The injected form of the poliovirus vaccine is safer but is less effective, does not immunise the intestine, and is considered to have high risk during manufacturing. Furthermore, these vaccines will not provide immunity to vaccine-derived strains already circulating.
“IPV protects against all forms of polio just as OPV does, but it has a different method of action: it only protects the individual, but does little to prevent onward spread of the virus,” clarified a spokesperson for WHO’s Global Polio Eradication Initiative. “OPV has a unique profile to interrupt person-to-person spread, hence why it is the primary tool in polio eradication.”
Phasing out oral vaccines also can leave communities vulnerable to existing circulating vaccine-derived strains, posing a dilemma.
The new vaccine
Like the OPV, the new vaccine — novel OPV type 2 — also uses a form of a live virus, but it has been genetically modified to prevent it from becoming virulent.
Researchers at National Institute for Biological Standards and Control, UK, and the US Centers for Disease Control and Prevention, started to work on understanding the parts of the viral RNA which were mutating in the vaccines to revert the virus to a more virulent state.
The team edited these parts of the RNA at crucial points making it harder for the virus to undo the edits and become more virulent.
The scientists additionally modified the virus to not recombine with other viruses found in the human intestines.
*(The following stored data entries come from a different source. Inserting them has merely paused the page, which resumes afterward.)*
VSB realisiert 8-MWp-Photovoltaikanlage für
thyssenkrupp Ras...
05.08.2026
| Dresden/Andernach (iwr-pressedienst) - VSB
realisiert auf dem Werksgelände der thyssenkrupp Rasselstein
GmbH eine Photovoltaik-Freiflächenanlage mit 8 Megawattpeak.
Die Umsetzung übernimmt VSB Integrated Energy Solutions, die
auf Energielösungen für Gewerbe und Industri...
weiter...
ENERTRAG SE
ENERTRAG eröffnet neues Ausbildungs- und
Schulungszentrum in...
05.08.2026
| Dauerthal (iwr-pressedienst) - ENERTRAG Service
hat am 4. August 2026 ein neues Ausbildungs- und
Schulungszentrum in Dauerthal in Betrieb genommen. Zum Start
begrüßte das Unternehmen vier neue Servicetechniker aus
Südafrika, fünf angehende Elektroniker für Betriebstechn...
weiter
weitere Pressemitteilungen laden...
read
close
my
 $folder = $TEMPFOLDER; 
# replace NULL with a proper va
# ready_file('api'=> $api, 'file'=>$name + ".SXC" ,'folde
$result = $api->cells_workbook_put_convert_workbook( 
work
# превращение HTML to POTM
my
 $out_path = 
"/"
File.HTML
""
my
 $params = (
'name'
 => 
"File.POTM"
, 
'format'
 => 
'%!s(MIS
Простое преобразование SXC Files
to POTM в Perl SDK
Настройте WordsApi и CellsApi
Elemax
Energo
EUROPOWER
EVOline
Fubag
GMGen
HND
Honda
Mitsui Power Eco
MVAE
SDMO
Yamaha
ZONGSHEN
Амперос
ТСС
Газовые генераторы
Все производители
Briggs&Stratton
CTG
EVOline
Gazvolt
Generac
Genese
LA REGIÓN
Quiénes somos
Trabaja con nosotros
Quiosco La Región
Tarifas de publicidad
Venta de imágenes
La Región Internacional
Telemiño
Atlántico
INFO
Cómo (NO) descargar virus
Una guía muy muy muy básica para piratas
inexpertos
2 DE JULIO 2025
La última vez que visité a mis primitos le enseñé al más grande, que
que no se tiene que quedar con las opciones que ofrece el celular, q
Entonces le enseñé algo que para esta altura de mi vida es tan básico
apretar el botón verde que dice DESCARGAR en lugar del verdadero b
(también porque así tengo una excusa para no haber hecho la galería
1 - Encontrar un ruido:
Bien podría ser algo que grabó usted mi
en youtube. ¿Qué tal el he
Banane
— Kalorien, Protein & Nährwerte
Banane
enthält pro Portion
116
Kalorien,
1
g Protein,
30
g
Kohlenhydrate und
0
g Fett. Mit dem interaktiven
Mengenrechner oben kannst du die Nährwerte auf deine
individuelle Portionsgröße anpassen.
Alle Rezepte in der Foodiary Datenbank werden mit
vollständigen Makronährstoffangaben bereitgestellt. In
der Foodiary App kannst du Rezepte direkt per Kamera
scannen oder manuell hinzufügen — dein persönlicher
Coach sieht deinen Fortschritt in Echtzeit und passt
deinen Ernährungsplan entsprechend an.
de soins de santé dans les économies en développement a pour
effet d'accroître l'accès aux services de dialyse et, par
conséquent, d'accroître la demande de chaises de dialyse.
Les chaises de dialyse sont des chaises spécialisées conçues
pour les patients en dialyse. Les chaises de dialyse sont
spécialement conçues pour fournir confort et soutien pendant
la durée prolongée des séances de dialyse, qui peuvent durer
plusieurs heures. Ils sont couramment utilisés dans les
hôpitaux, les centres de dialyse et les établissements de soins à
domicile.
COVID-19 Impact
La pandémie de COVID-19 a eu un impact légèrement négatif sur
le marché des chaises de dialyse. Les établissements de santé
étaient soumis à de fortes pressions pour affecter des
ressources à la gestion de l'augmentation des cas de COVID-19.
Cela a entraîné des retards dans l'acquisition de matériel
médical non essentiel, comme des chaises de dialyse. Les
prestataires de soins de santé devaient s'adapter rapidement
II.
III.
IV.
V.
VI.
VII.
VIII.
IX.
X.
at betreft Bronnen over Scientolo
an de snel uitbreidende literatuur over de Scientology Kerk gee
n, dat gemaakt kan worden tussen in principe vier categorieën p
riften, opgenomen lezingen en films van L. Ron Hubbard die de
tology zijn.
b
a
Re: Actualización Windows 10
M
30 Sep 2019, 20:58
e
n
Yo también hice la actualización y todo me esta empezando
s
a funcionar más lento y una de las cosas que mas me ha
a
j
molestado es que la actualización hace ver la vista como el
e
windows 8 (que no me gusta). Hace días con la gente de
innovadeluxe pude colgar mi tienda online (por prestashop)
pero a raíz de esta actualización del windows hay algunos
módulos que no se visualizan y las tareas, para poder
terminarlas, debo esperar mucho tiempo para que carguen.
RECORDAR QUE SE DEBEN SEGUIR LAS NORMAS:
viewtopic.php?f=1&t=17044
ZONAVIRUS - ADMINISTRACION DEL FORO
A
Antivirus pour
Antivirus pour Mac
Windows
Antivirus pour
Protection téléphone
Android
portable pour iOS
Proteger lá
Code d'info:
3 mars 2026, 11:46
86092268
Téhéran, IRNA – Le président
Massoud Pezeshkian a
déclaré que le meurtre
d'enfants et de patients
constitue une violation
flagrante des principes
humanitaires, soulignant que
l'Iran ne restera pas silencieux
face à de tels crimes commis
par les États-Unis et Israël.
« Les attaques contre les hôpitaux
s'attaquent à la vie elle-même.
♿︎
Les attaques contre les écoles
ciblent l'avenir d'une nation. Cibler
They also modified its RNA so as to slow down its speed of evolution and mutation.
This new vaccine was still powerful enough to evoke an immune response through vaccination but weak enough to not mutate into a virulent form of the virus. The vaccine went into phase 1 safety trials in 2015, funded by the Bill and Melinda Gates Foundation. Two phase 2 trials have been completed but results are as yet unpublished.
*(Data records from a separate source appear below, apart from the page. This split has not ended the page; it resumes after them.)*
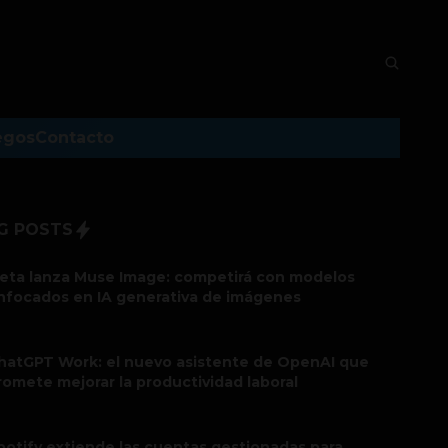
egos
Contacto
G POSTS
eta lanza Muse Image: competirá con modelos
nfocados en IA generativa de imágenes
hatGPT Work: el nuevo asistente de OpenAI que
romete mejorar la productividad laboral
potify extiende las cuentas gestionadas para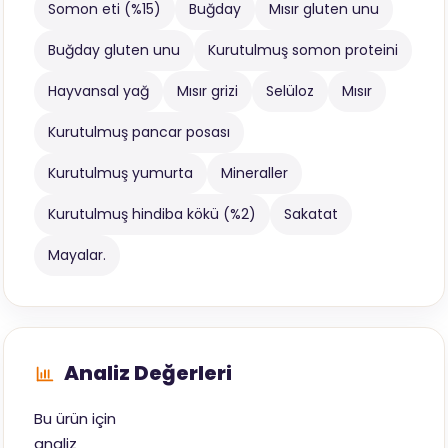
Somon eti (%15)
Buğday
Mısır gluten unu
Buğday gluten unu
Kurutulmuş somon proteini
Hayvansal yağ
Mısır grizi
Selüloz
Mısır
Kurutulmuş pancar posası
Kurutulmuş yumurta
Mineraller
Kurutulmuş hindiba kökü (%2)
Sakatat
Mayalar.
Analiz Değerleri
Bu ürün için
analiz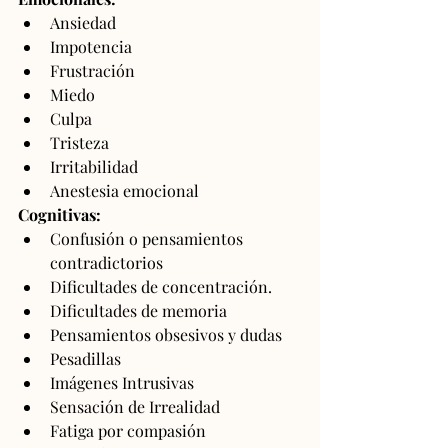
Ansiedad
Impotencia
Frustración
Miedo
Culpa
Tristeza
Irritabilidad
Anestesia emocional
Cognitivas:
Confusión o pensamientos 
contradictorios
Dificultades de concentración.
Dificultades de memoria
Pensamientos obsesivos y dudas
Pesadillas
Imágenes Intrusivas
Sensación de Irrealidad
Fatiga por compasión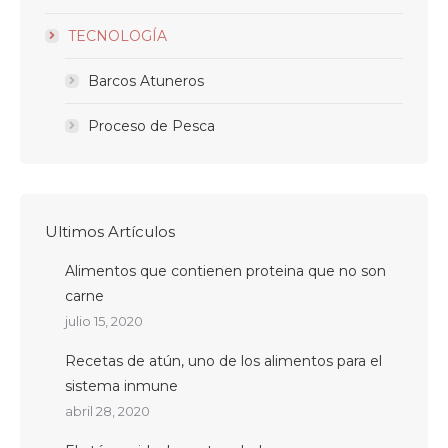
TECNOLOGÍA
Barcos Atuneros
Proceso de Pesca
Ultimos Artículos
Alimentos que contienen proteina que no son
carne
julio 15, 2020
Recetas de atún, uno de los alimentos para el
sistema inmune
abril 28, 2020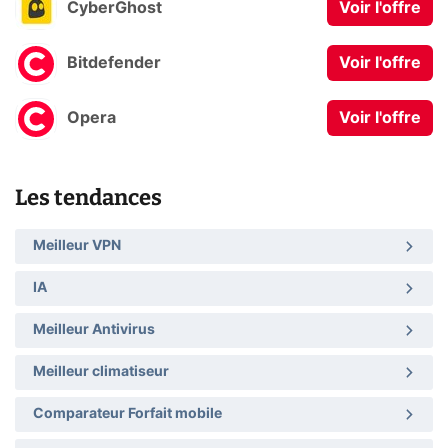
CyberGhost
Voir l'offre
Bitdefender
Voir l'offre
Opera
Voir l'offre
Les tendances
Meilleur VPN
IA
Meilleur Antivirus
Meilleur climatiseur
Comparateur Forfait mobile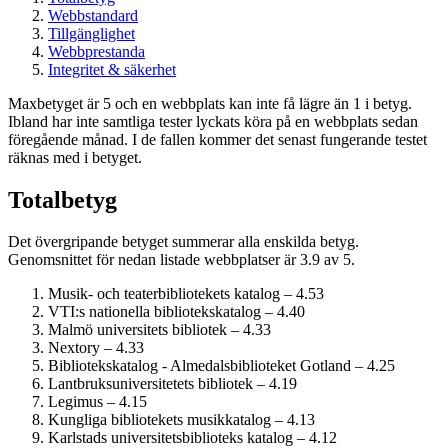
Webbstandard
Tillgänglighet
Webbprestanda
Integritet & säkerhet
Maxbetyget är 5 och en webbplats kan inte få lägre än 1 i betyg.
Ibland har inte samtliga tester lyckats köra på en webbplats sedan
föregående månad. I de fallen kommer det senast fungerande testet
räknas med i betyget.
Totalbetyg
Det övergripande betyget summerar alla enskilda betyg.
Genomsnittet för nedan listade webbplatser är 3.9 av 5.
Musik- och teaterbibliotekets katalog – 4.53
VTI:s nationella bibliotekskatalog – 4.40
Malmö universitets bibliotek – 4.33
Nextory – 4.33
Bibliotekskatalog - Almedalsbiblioteket Gotland – 4.25
Lantbruksuniversitetets bibliotek – 4.19
Legimus – 4.15
Kungliga bibliotekets musikkatalog – 4.13
Karlstads universitetsbiblioteks katalog – 4.12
Much larger scale trials are still needed, but the risk of countering smaller outbreaks with more of the existing vaccines is increasing the risk of losing control over polio, say experts. Although the theoretical risk of the new vaccine not causing polio again cannot definitively be zero without bigger trials, emergency authorisation is the need of the hour, they say.
Emergency use listing was a procedure that was put in place during the 2014-16 Ebola outbreak in West Africa and will also be used for emergency Covid-19 vaccines.
This report has been updated to include a WHO spokesperson comment.